• [Dataset content]:
⟨
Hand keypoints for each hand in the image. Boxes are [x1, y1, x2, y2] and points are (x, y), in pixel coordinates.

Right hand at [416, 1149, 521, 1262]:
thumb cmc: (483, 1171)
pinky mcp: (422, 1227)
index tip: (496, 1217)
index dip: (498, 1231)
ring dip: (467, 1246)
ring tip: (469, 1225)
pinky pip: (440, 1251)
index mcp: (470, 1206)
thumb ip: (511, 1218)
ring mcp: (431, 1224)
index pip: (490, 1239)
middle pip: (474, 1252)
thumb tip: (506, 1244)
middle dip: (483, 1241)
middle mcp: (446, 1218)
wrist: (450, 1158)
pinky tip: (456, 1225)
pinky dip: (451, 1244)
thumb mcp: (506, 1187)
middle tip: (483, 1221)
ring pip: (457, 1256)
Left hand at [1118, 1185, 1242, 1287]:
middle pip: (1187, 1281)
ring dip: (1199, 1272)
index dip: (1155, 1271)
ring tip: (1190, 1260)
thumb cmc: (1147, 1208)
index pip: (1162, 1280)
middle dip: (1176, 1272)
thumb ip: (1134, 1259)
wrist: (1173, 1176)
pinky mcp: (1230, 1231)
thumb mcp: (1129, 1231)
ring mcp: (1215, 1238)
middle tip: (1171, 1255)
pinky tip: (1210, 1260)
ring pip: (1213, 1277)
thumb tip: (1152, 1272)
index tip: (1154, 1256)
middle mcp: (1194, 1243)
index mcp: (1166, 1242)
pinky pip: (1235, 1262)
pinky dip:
⟩
• [What is needed]:
From the listing, tally every line with the word "ring" in it and give only the tally.

• [Written response]:
8